One of my favorite customers  bought a new Beemer and wants a special pen made ... Majestic Jr. with white upper and BMW blue lower. So I'm on the hunt for a blue plastic (acrylic, alumilite, whatever) blank that matches the blue in the BMW logo. Should be easy .... right? :wink:  Help us Obie-wan penmaster!


----------



## wyone (Feb 25, 2015)

well the color you are trying to match is RGB #0088CE, Pantone Process Blue...  if you cannot find the right color.. I bet one of our awesome members who cast can make you one.


----------



## preacherman (Feb 25, 2015)

I would suggest Jonathan Brooks, he can match anything. Send him a message brooks803 here on IAP.


----------



## Sylvanite (Feb 25, 2015)

I once had a customer request a pen to match her S2000 convertible.  I bought matching touch-up paint from Honda and painted the tubes.  On the upper barrel, I wrapped some black nylon taffeta (to match the rag-top) around half the tube and cast both in clear PR.

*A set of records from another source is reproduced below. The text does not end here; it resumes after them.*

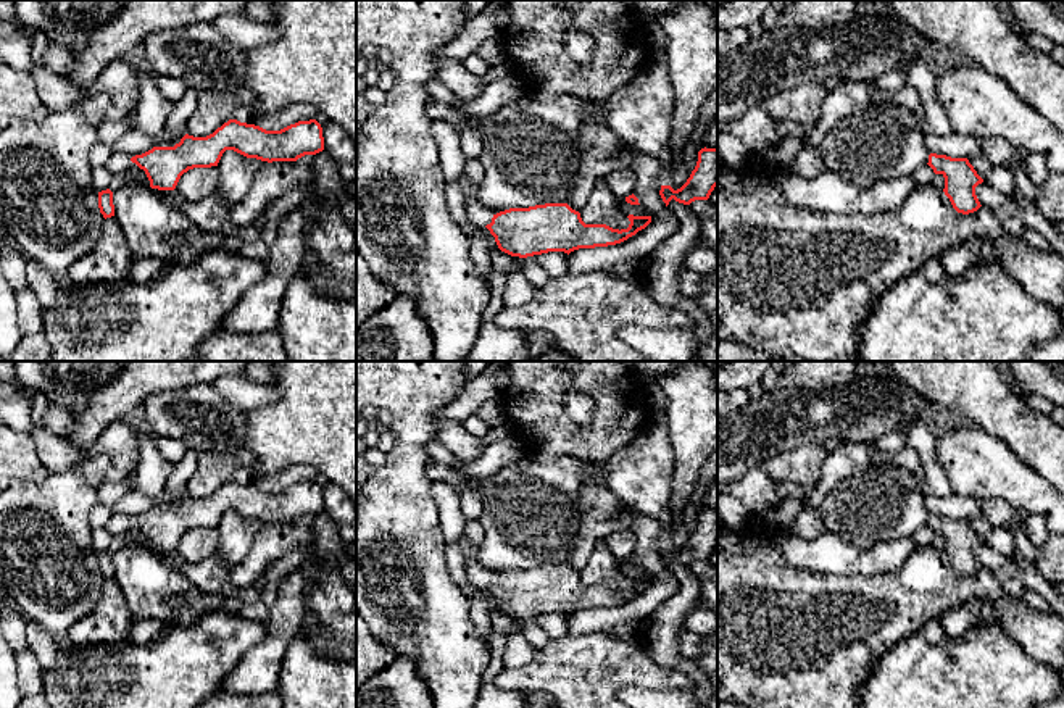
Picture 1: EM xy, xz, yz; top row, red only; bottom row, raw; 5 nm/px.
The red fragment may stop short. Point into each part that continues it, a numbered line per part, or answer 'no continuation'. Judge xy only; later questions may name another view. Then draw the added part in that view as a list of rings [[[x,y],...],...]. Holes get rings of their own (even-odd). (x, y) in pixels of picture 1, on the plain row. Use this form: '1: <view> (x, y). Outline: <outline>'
no continuation

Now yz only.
no continuation

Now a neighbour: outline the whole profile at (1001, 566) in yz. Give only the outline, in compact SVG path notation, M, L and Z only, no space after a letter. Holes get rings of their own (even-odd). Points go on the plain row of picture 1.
M987 542L975 548L982 568L988 569L1011 597L1022 598L1025 592L1022 571L1012 558L993 550Z

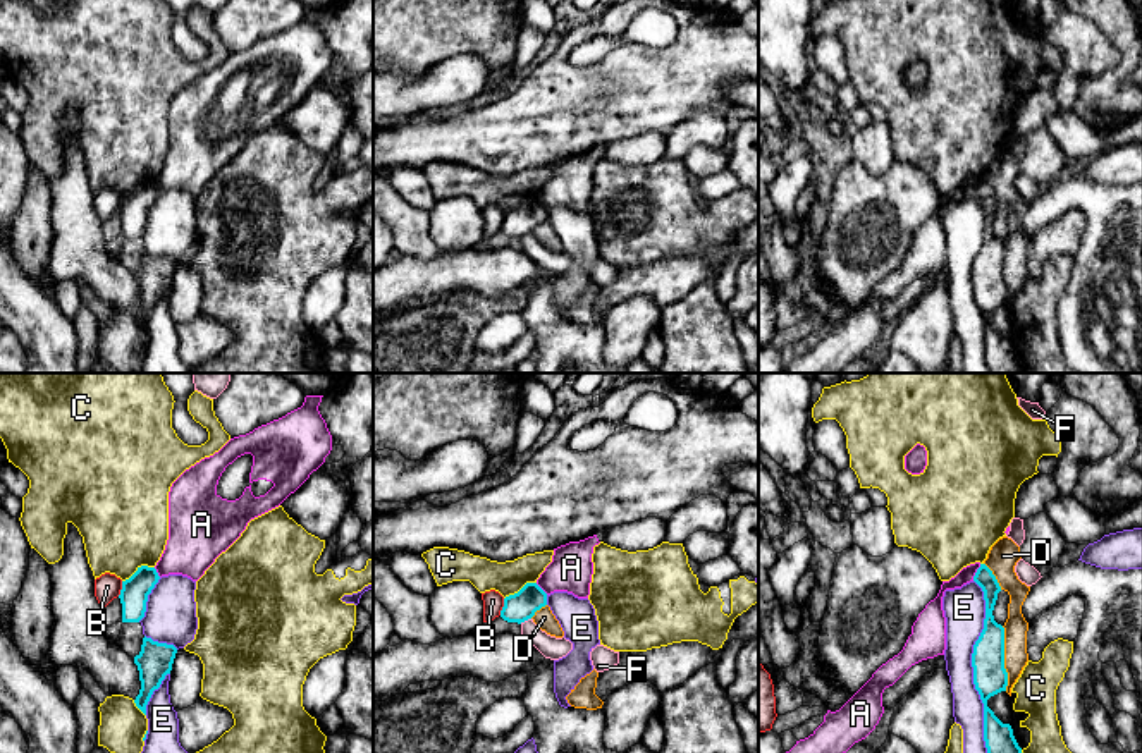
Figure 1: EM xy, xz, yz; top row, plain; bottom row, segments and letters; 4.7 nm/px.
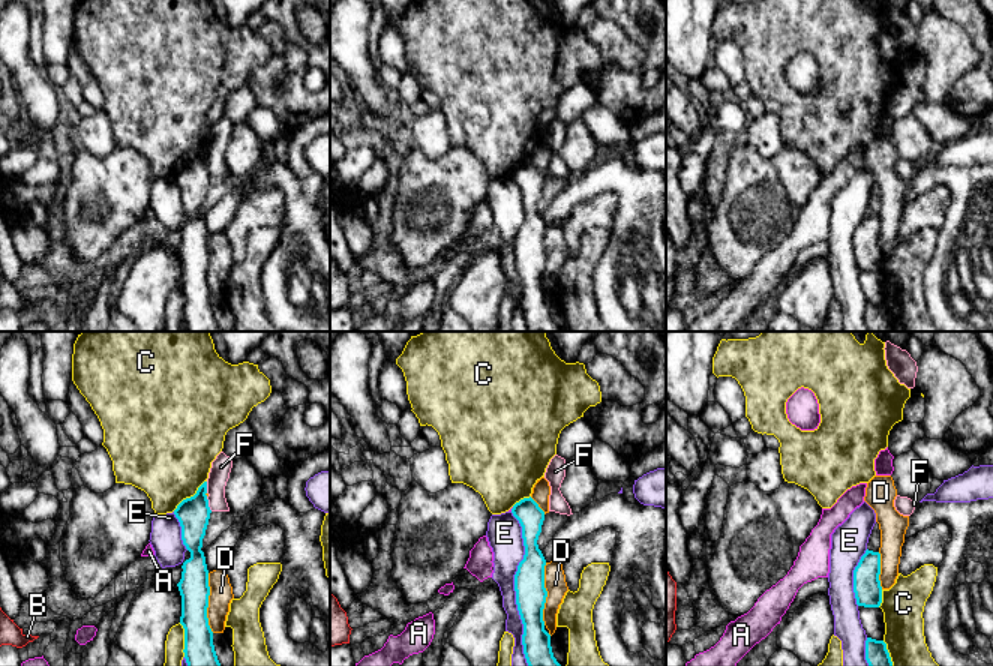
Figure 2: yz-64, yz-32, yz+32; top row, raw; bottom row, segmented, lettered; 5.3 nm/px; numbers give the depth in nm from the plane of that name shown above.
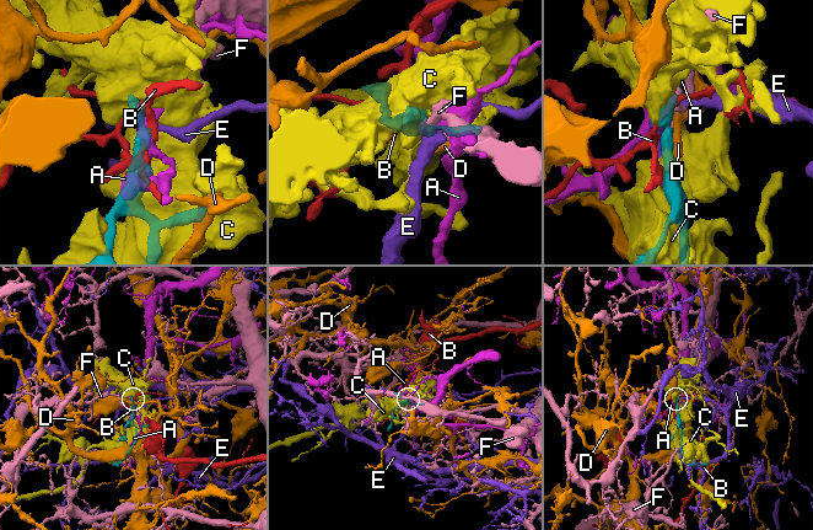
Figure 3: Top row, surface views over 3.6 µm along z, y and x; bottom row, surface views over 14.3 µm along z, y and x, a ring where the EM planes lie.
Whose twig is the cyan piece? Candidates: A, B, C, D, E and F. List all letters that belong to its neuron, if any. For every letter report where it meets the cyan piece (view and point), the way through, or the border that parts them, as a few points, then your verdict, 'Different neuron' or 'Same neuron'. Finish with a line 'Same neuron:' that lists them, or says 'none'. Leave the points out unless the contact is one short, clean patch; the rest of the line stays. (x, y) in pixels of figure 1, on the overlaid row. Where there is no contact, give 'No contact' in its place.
A: Touches cyan at yz (976, 573). Boundary: yz (981, 564), (972, 580). Different neuron
B: Touches cyan at xz (503, 607). Boundary: xz (504, 599), (499, 614). Different neuron
C: Touches cyan at xy (138, 568). Different neuron
D: Touches cyan at yz (1003, 659). Different neuron
E: Touches cyan at yz (972, 666). Different neuron
F: Touches cyan at xz (525, 619). Same neuron
Same neuron: F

If you can't find a matching cast blank, you could make one with automotive touch-up paint.

Regards,
Eric


----------



## wyone (Feb 25, 2015)

Might be a bit tougher to get touch up paint that matches the emblem.  When I looked at it the color seemed different than the factory car colors.  But my eyes are not what they used to be either..


----------



## kevinh (Feb 25, 2015)

Mitch, Is RGB #0088CE, Pantone Process Blue a paint color?


----------



## kevinh (Feb 25, 2015)

Eric,
  I used touch-up paint to cast a blank to match my cousin's Corvette. Even though it smelled terrible during the casting, it finished out awesome! Thanks for the tip!
v/r,
Kevin


----------